Stored entries

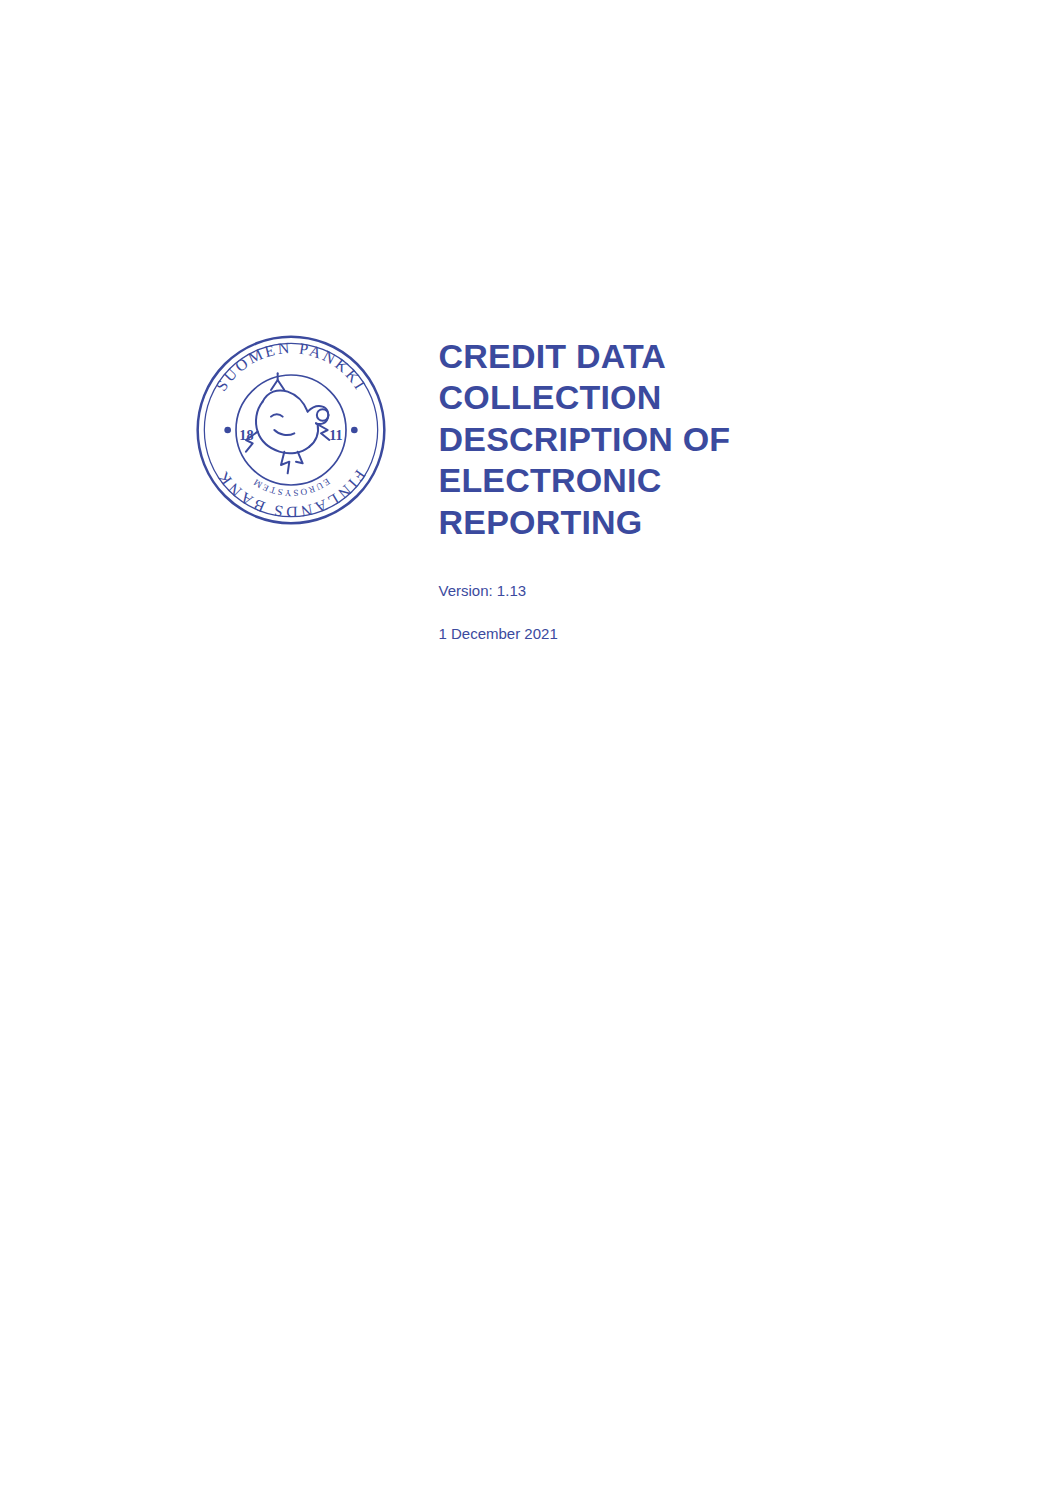Suomen Pankki / Finlands Bank / Eurosystem seal SUOMEN PANKKI FINLANDS BANK EUROSYSTEM 18 11
CREDIT DATA COLLECTION DESCRIPTION OF ELECTRONIC REPORTING
Version: 1.13
1 December 2021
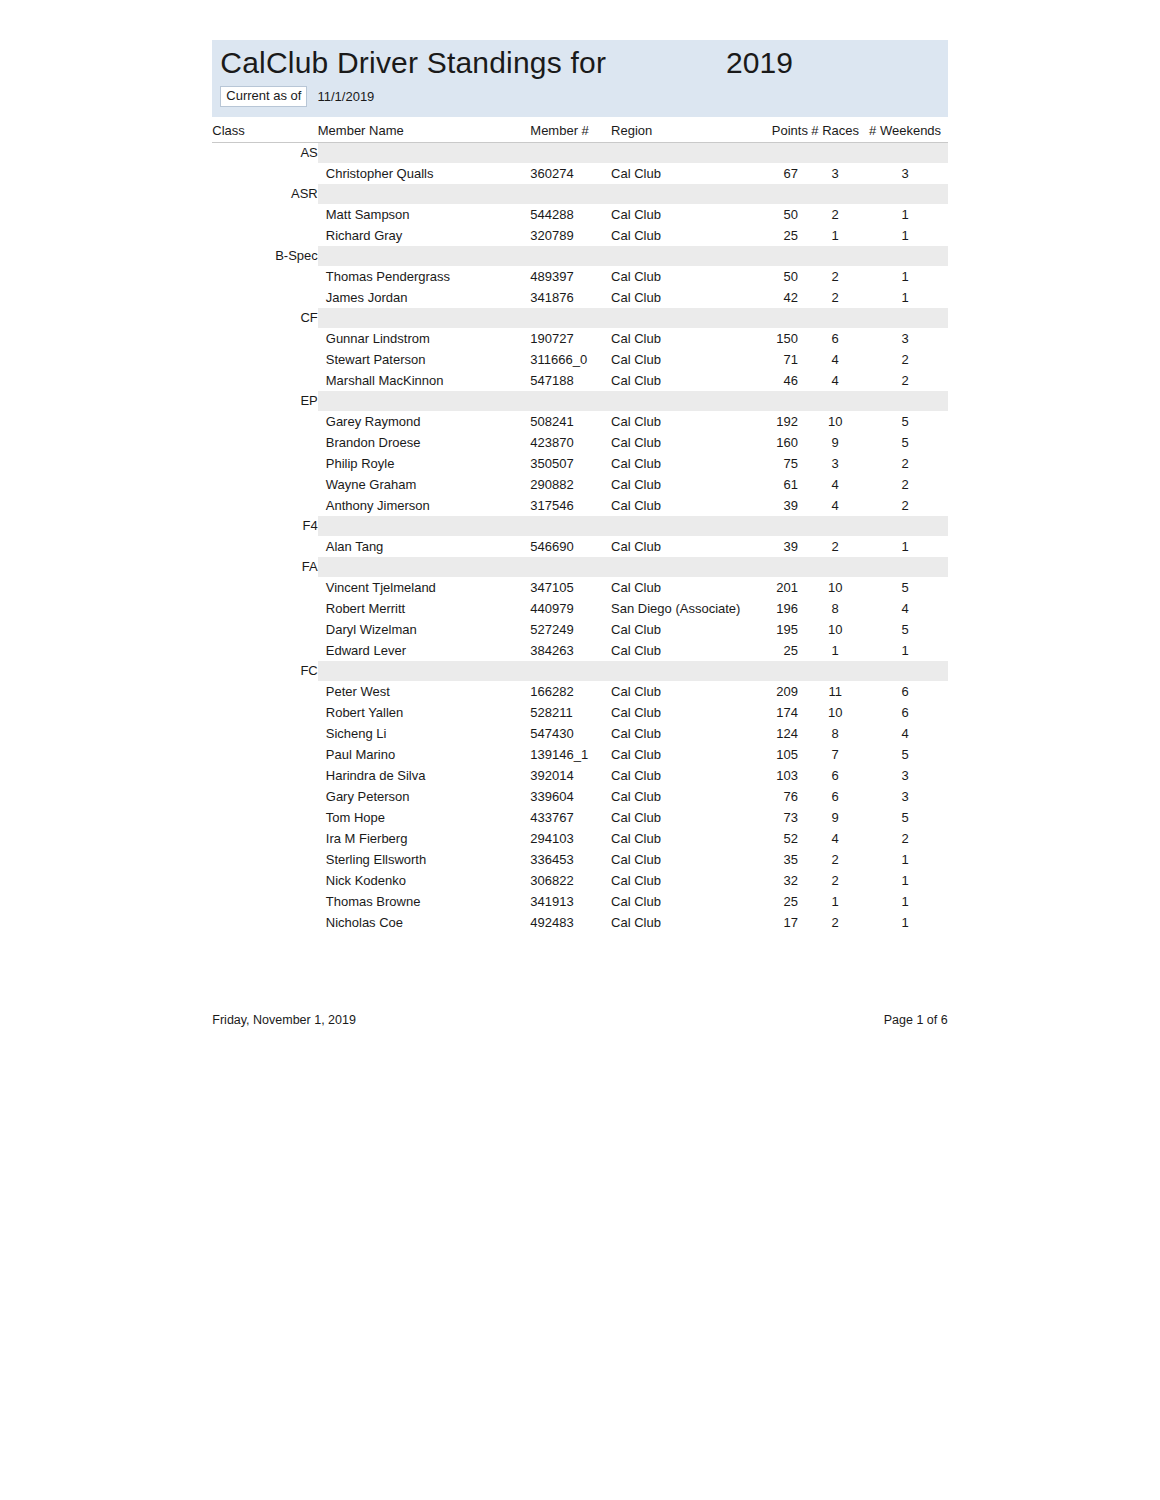CalClub Driver Standings for 2019
Current as of 11/1/2019
| Class | Member Name | Member # | Region | Points | # Races | # Weekends |
| AS | | | | | | |
| | Christopher Qualls | 360274 | Cal Club | 67 | 3 | 3 |
| ASR | | | | | | |
| | Matt Sampson | 544288 | Cal Club | 50 | 2 | 1 |
| | Richard Gray | 320789 | Cal Club | 25 | 1 | 1 |
| B-Spec | | | | | | |
| | Thomas Pendergrass | 489397 | Cal Club | 50 | 2 | 1 |
| | James Jordan | 341876 | Cal Club | 42 | 2 | 1 |
| CF | | | | | | |
| | Gunnar Lindstrom | 190727 | Cal Club | 150 | 6 | 3 |
| | Stewart Paterson | 311666_0 | Cal Club | 71 | 4 | 2 |
| | Marshall MacKinnon | 547188 | Cal Club | 46 | 4 | 2 |
| EP | | | | | | |
| | Garey Raymond | 508241 | Cal Club | 192 | 10 | 5 |
| | Brandon Droese | 423870 | Cal Club | 160 | 9 | 5 |
| | Philip Royle | 350507 | Cal Club | 75 | 3 | 2 |
| | Wayne Graham | 290882 | Cal Club | 61 | 4 | 2 |
| | Anthony Jimerson | 317546 | Cal Club | 39 | 4 | 2 |
| F4 | | | | | | |
| | Alan Tang | 546690 | Cal Club | 39 | 2 | 1 |
| FA | | | | | | |
| | Vincent Tjelmeland | 347105 | Cal Club | 201 | 10 | 5 |
| | Robert Merritt | 440979 | San Diego (Associate) | 196 | 8 | 4 |
| | Daryl Wizelman | 527249 | Cal Club | 195 | 10 | 5 |
| | Edward Lever | 384263 | Cal Club | 25 | 1 | 1 |
| FC | | | | | | |
| | Peter West | 166282 | Cal Club | 209 | 11 | 6 |
| | Robert Yallen | 528211 | Cal Club | 174 | 10 | 6 |
| | Sicheng Li | 547430 | Cal Club | 124 | 8 | 4 |
| | Paul Marino | 139146_1 | Cal Club | 105 | 7 | 5 |
| | Harindra de Silva | 392014 | Cal Club | 103 | 6 | 3 |
| | Gary Peterson | 339604 | Cal Club | 76 | 6 | 3 |
| | Tom Hope | 433767 | Cal Club | 73 | 9 | 5 |
| | Ira M Fierberg | 294103 | Cal Club | 52 | 4 | 2 |
| | Sterling Ellsworth | 336453 | Cal Club | 35 | 2 | 1 |
| | Nick Kodenko | 306822 | Cal Club | 32 | 2 | 1 |
| | Thomas Browne | 341913 | Cal Club | 25 | 1 | 1 |
| | Nicholas Coe | 492483 | Cal Club | 17 | 2 | 1 |
Friday, November 1, 2019 Page 1 of 6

GOAL OF THE EXERCISE: Find and copy every line in the entries above where the string "Thomas" occurs.

RESULT BELOW:
| | Thomas Pendergrass | 489397 | Cal Club | 50 | 2 | 1 |
| | Thomas Browne | 341913 | Cal Club | 25 | 1 | 1 |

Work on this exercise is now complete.